Answer: The term notionally determined business value refers to a hypothetical value for a business or a business ownership interest not being offered for sale in the open market. This contrasted with a price determined through arm’s length negotiation?

Question #6: Is it fair to say that a notionally determined business value opinion is at best an educated guess?

Answer: The short answer is yes. Only when all of the outstanding shares of a private company – or one or more of its directly and indirectly owned subsidiaries – are (1) offered for sale to arm’s length buyers, (2) appropriately marketed, (3) following negotiations a sale price is agreed can business value’ be determined with certainty. Even then, one cannot be sure the agreed price was the ‘highest possible price’. That is because (1) comparative vendor/purchaser negotiating experience and skills may differ, and (2) typically the purchaser is better able to identify and quantify post-acquisition synergies than the vendor.
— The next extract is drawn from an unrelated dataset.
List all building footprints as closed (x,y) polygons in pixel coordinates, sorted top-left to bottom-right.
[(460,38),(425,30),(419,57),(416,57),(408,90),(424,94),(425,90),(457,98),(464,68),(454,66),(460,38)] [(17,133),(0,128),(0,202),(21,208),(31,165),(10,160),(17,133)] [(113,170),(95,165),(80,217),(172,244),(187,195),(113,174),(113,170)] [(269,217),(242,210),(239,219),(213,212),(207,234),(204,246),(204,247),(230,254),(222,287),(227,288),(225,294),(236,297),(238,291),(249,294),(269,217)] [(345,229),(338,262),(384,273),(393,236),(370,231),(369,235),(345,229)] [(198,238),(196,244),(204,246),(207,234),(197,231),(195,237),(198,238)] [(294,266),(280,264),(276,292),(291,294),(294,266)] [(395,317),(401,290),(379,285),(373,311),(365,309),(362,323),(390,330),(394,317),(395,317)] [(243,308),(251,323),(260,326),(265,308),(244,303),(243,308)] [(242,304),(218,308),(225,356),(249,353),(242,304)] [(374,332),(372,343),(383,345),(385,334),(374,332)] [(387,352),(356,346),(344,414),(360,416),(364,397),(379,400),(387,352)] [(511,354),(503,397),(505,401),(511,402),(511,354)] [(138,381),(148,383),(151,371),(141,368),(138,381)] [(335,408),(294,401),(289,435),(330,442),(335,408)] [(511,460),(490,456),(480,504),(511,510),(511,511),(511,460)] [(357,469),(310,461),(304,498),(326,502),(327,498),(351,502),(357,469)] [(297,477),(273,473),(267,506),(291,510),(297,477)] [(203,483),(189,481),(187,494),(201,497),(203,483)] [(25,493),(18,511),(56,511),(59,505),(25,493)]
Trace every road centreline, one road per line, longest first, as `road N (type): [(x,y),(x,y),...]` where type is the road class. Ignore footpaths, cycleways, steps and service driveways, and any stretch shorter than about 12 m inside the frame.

Question #7: Is it fair to say the notional business value determinations are subject to greater subjectivity today than they were before the year 2000?

Answer: My short answer is yes. This is this based on my experience in rendering notional business valuation opinions beginning in 1969. I hold little doubt that world and country-specific economic conditions, central banking policies, government debt, regulation and intervention, and ongoing technological advances – among other things – in early 2019 make the determination of notional developed en bloc business value much more subjective than was the case before the year 2000.